Прядильников водил кончиком ручки по бумаге, а стая медленно опускалась в степь перед голыми мягкими горами; он и другие часовые молча смотрели, как большие черные птицы с маленькими головами садятся в траву и цветы; было раннее утро, было тихо, рота спала в бронетранспортерах, птицы приземлялись, складывали свои огромные крылья, чистили клювами перья и, озираясь, ходили в цветах, у них были белые полоски от клюва до груди и красные шапочки, они то и дело замирали, повернув лица в сторону колонны, и приглядывались; часовые не шевелились, и, наверное, птицы принимали их за столбы, а бронетранспортеры им казались спящими зелеными черепахами; птицы с белыми шеями расхаживали по степи, птицы были черны, степь зелена, спали голые горы и стадо зеленых черепах, небо на востоке уже светилось ало, было тихо, тепло... Отворилась дверь.

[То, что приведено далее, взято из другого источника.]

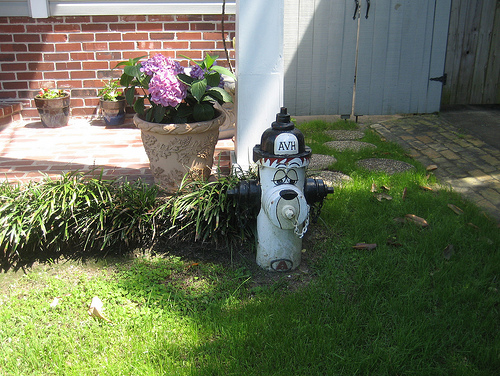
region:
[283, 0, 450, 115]
white painted wooden gate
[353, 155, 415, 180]
round paving stone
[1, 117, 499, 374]
patch of short green grass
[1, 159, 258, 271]
section of long tufted grass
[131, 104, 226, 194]
beige decorative pot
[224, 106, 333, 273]
black and white painted fire hydrant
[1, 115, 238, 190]
red brick patio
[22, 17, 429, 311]
this is a front yard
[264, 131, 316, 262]
this is a hydrant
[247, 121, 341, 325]
the hydrant is white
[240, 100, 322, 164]
the top of the hydrant is black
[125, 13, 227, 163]
the plant is potted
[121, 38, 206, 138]
the plant is flowers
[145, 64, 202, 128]
the flowers are pink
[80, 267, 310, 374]
the lawn is mowed and green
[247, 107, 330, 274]
a painted fire hydrant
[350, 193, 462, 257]
brown leaves on the ground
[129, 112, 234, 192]
a large tan flower pot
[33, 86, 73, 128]
a brown flower pot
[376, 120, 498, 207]
a brick walk way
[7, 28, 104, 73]
a red brick wall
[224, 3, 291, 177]
a white wood post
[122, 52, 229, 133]
a pink and purple plant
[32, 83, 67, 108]
a red and green plant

– Это я даже не буду передавать в Обллит, Федор, – сказал редактор, входя и протягивая рукопись Прядильникову. – Разорвут.
– Я так и думал, – ответил Прядильников.
– Понимаешь...
– Понимаю, что я, не советский, что ли.
– Ну, ты не обобщай. И не расстраивайся. Вот. И знаешь, пиши-ка в стол пока. Когда-нибудь, быть может... гм. А сейчас – увы.
– Понятно.
– И еще. Знаешь, как-то однобоко все у тебя выходит. Неужели все так мрачно было? Один негатив, мм?

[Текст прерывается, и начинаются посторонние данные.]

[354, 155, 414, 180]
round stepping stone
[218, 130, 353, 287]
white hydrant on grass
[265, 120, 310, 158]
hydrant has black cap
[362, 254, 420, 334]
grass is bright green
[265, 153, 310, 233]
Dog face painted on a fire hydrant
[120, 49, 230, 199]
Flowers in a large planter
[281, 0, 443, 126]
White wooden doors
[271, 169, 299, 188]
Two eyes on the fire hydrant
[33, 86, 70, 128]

– Нет, почему. Сигареты бесплатные давали. На операциях можно было не бриться. Вернее, бриться-то нужно было, но офицеры смотрели на щетину сквозь пальцы. Что еще? Водку в бензобаках из Союза привозили.
– Ха-ха, – невесело хохотнул редактор.
– Тридцать чеков бутылка. Но можно было сбагрить дехканам старые сапоги, бензин, солярку, чтобы на бутылку набрать.
– Негатив, сплошной негатив. Журналист должен быть объективным. В одной статье должен быть и негатив и позитив. Вот что такое объективность.
– Не умею. Туп, однополушарен.
– Чего?
– Одно полушарие работает, то, которое пессимистическое, а оптимистическое от обжорства лопнуло.
– Не пори чушь. И учись быть объективным. Учись, Федор, – сказал редактор и вышел.
– Мемуары? – спросила холодно заведующая. Ей не понравилось, что Прядильников отдал рукопись редактору, а не ей.
– Мемуары. И ничего общего с темой нашего отдела, – сказал Прядильников.
Заведующая промолчала.
– Федя, – позвала Марина. – Дай мне, пожалуйста, почитать.
– Это ерунда.
– Ну, Федя.
Он пожал плечами и протянул ей рукопись.
АРМЕЙСКАЯ ОРАТОРИЯ
Его зовут Акимов. В то время, о котором речь, он был майором, начальником штаба полка. Коренастый, невысокий майор с твердым взглядом, маленькими руками и вечно сияющими сапогами. Выбрит. Ни пылинки на форме, хотя место было пыльное, – вокруг полка летом по степи всегда танцевали пыльные джинны, время от времени они сговаривались и кагалом валили на полк, и небо меркло, солнце гасло, и новозаветная тьма покрывала наш палаточный городок.